=== Available data ===

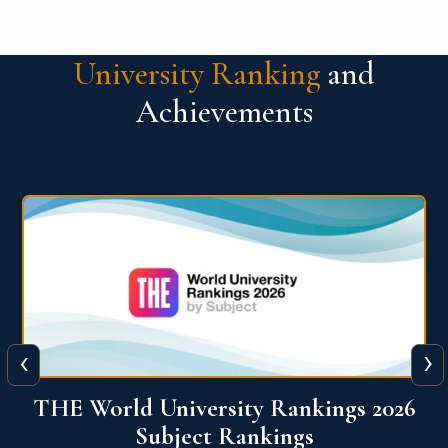
University Ranking
and
Achievements
‹
›
6
QS World University Ranking 2026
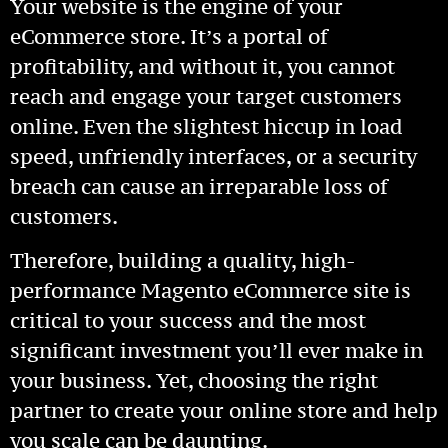
Your website is the engine of your
eCommerce store. It’s a portal of
profitability, and without it, you cannot
reach and engage your target customers
online. Even the slightest hiccup in load
speed, unfriendly interfaces, or a security
breach can cause an irreparable loss of
customers.
Therefore, building a quality, high-
performance Magento eCommerce site is
critical to your success and the most
significant investment you’ll ever make in
your business. Yet, choosing the right
partner to create your online store and help
you scale can be daunting.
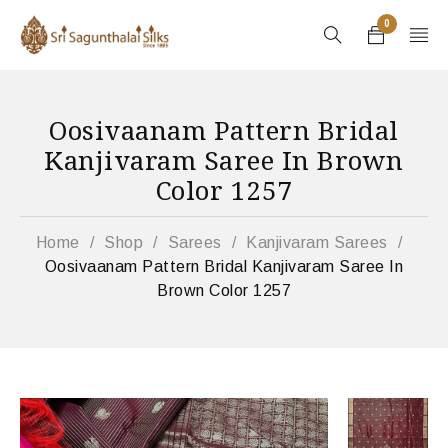
0
Oosivaanam Pattern Bridal
Kanjivaram Saree In Brown
Color 1257
Home
/
Shop
/
Sarees
/
Kanjivaram Sarees
/
Oosivaanam Pattern Bridal Kanjivaram Saree In
Brown Color 1257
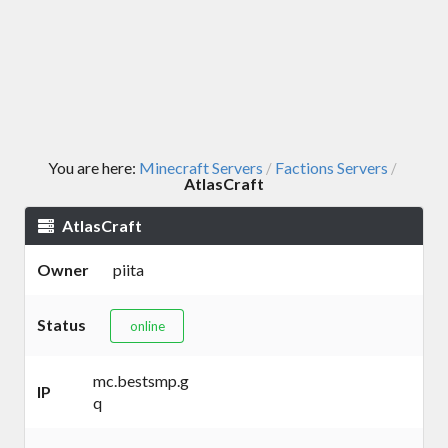
You are here:
Minecraft Servers
Factions Servers
/
/
AtlasCraft
AtlasCraft
Owner
piita
Status
online
mc.bestsmp.g
IP
q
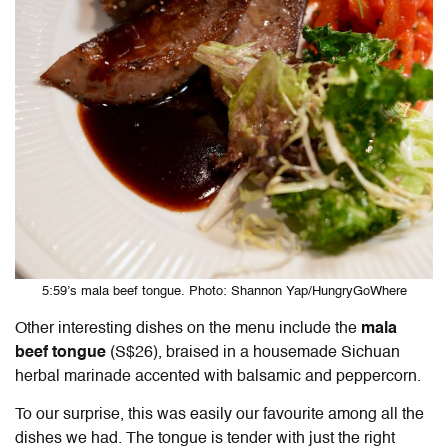
5:59’s mala beef tongue. Photo: Shannon Yap/HungryGoWhere
Other interesting dishes on the menu include the
mala
beef tongue
(S$26), braised in a housemade Sichuan
herbal marinade accented with balsamic and peppercorn.
To our surprise, this was easily our favourite among all the
dishes we had. The tongue is tender with just the right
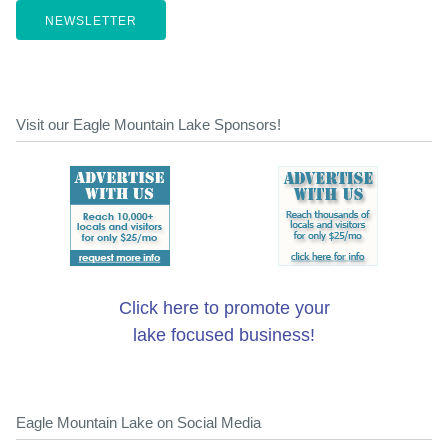
NEWSLETTER
Visit our Eagle Mountain Lake Sponsors!
Click here to promote your
lake focused business!
Eagle Mountain Lake on Social Media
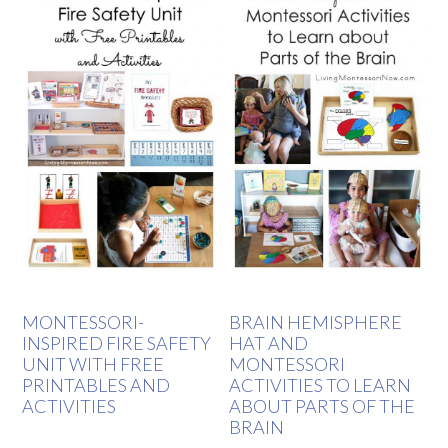
MONTESSORI-
BRAIN HEMISPHERE
INSPIRED FIRE SAFETY
HAT AND
UNIT WITH FREE
MONTESSORI
PRINTABLES AND
ACTIVITIES TO LEARN
ACTIVITIES
ABOUT PARTS OF THE
BRAIN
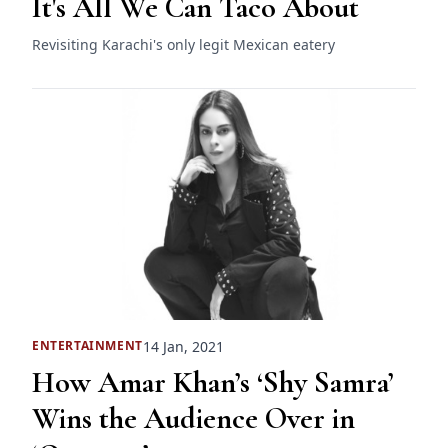
It's All We Can Taco About
Revisiting Karachi's only legit Mexican eatery
14 Jan, 2021
ENTERTAINMENT
How Amar Khan’s ‘Shy Samra’
Wins the Audience Over in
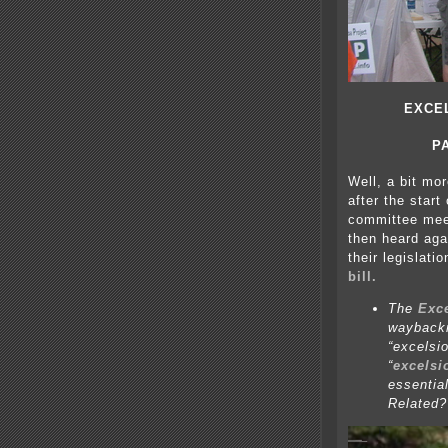
EXCE
P
Well, a bit mo
after the start
committee meet
then heard aga
their legislati
bill.
The
Exc
waybackm
“excelsi
“
excelsi
essentia
Related?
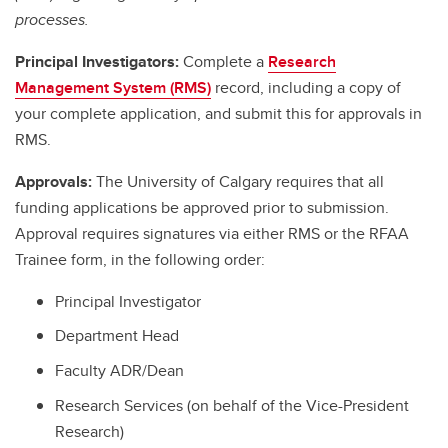
processes.
Principal Investigators:
Complete a
Research
Management System (RMS)
record, including a copy of
your complete application, and submit this for approvals in
RMS.
Approvals:
The University of Calgary requires that all
funding applications be approved prior to submission.
Approval requires signatures via either RMS or the RFAA
Trainee form, in the following order:
Principal Investigator
Department Head
Faculty ADR/Dean
Research Services (on behalf of the Vice-President
Research)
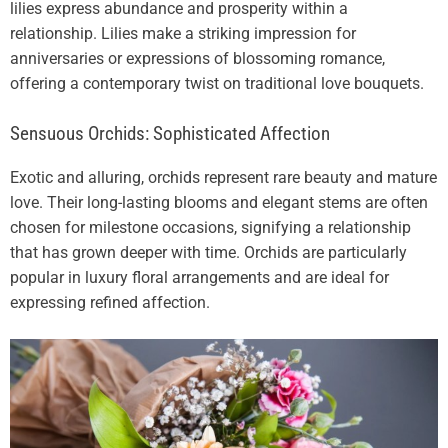
lilies express abundance and prosperity within a
relationship. Lilies make a striking impression for
anniversaries or expressions of blossoming romance,
offering a contemporary twist on traditional love bouquets.
Sensuous Orchids: Sophisticated Affection
Exotic and alluring, orchids represent rare beauty and mature
love. Their long-lasting blooms and elegant stems are often
chosen for milestone occasions, signifying a relationship
that has grown deeper with time. Orchids are particularly
popular in luxury floral arrangements and are ideal for
expressing refined affection.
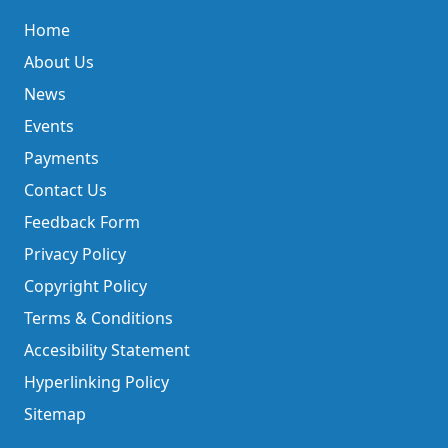
Home
About Us
News
Events
Payments
Contact Us
Feedback Form
Privacy Policy
Copyright Policy
Terms & Conditions
Accesibility Statement
Hyperlinking Policy
Sitemap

===

• [Task brief] Transcribe the records above exactly, leaving out every picture.

• [The answer]
University Ranking
and
Achievements
‹
›
6
QS World University Ranking 2026
Your website is the engine of your
eCommerce store. It’s a portal of
profitability, and without it, you cannot
reach and engage your target customers
online. Even the slightest hiccup in load
speed, unfriendly interfaces, or a security
breach can cause an irreparable loss of
customers.
Therefore, building a quality, high-
performance Magento eCommerce site is
critical to your success and the most
significant investment you’ll ever make in
your business. Yet, choosing the right
partner to create your online store and help
you scale can be daunting.
0
Oosivaanam Pattern Bridal
Kanjivaram Saree In Brown
Color 1257
Home
/
Shop
/
Sarees
/
Kanjivaram Sarees
/
Oosivaanam Pattern Bridal Kanjivaram Saree In
Brown Color 1257
You are here:
Minecraft Servers
Factions Servers
/
/
AtlasCraft
AtlasCraft
Owner
piita
Status
online
mc.bestsmp.g
IP
q
5:59’s mala beef tongue. Photo: Shannon Yap/HungryGoWhere
Other interesting dishes on the menu include the
mala
beef tongue
(S$26), braised in a housemade Sichuan
herbal marinade accented with balsamic and peppercorn.
To our surprise, this was easily our favourite among all the
dishes we had. The tongue is tender with just the right
NEWSLETTER
Visit our Eagle Mountain Lake Sponsors!
Click here to promote your
lake focused business!
Eagle Mountain Lake on Social Media
MONTESSORI-
BRAIN HEMISPHERE
INSPIRED FIRE SAFETY
HAT AND
UNIT WITH FREE
MONTESSORI
PRINTABLES AND
ACTIVITIES TO LEARN
ACTIVITIES
ABOUT PARTS OF THE
BRAIN
It's All We Can Taco About
Revisiting Karachi's only legit Mexican eatery
14 Jan, 2021
ENTERTAINMENT
How Amar Khan’s ‘Shy Samra’
Wins the Audience Over in
EXCE
P
Well, a bit mo
after the start
committee meet
then heard aga
their legislati
bill.
The
Exc
waybackm
“excelsi
“
excelsi
essentia
Related?
processes.
Principal Investigators:
Complete a
Research
Management System (RMS)
record, including a copy of
your complete application, and submit this for approvals in
RMS.
Approvals:
The University of Calgary requires that all
funding applications be approved prior to submission.
Approval requires signatures via either RMS or the RFAA
Trainee form, in the following order:
Principal Investigator
Department Head
Faculty ADR/Dean
Research Services (on behalf of the Vice-President
Research)
lilies express abundance and prosperity within a
relationship. Lilies make a striking impression for
anniversaries or expressions of blossoming romance,
offering a contemporary twist on traditional love bouquets.
Sensuous Orchids: Sophisticated Affection
Exotic and alluring, orchids represent rare beauty and mature
love. Their long-lasting blooms and elegant stems are often
chosen for milestone occasions, signifying a relationship
that has grown deeper with time. Orchids are particularly
popular in luxury floral arrangements and are ideal for
expressing refined affection.
Home
About Us
News
Events
Payments
Contact Us
Feedback Form
Privacy Policy
Copyright Policy
Terms & Conditions
Accesibility Statement
Hyperlinking Policy
Sitemap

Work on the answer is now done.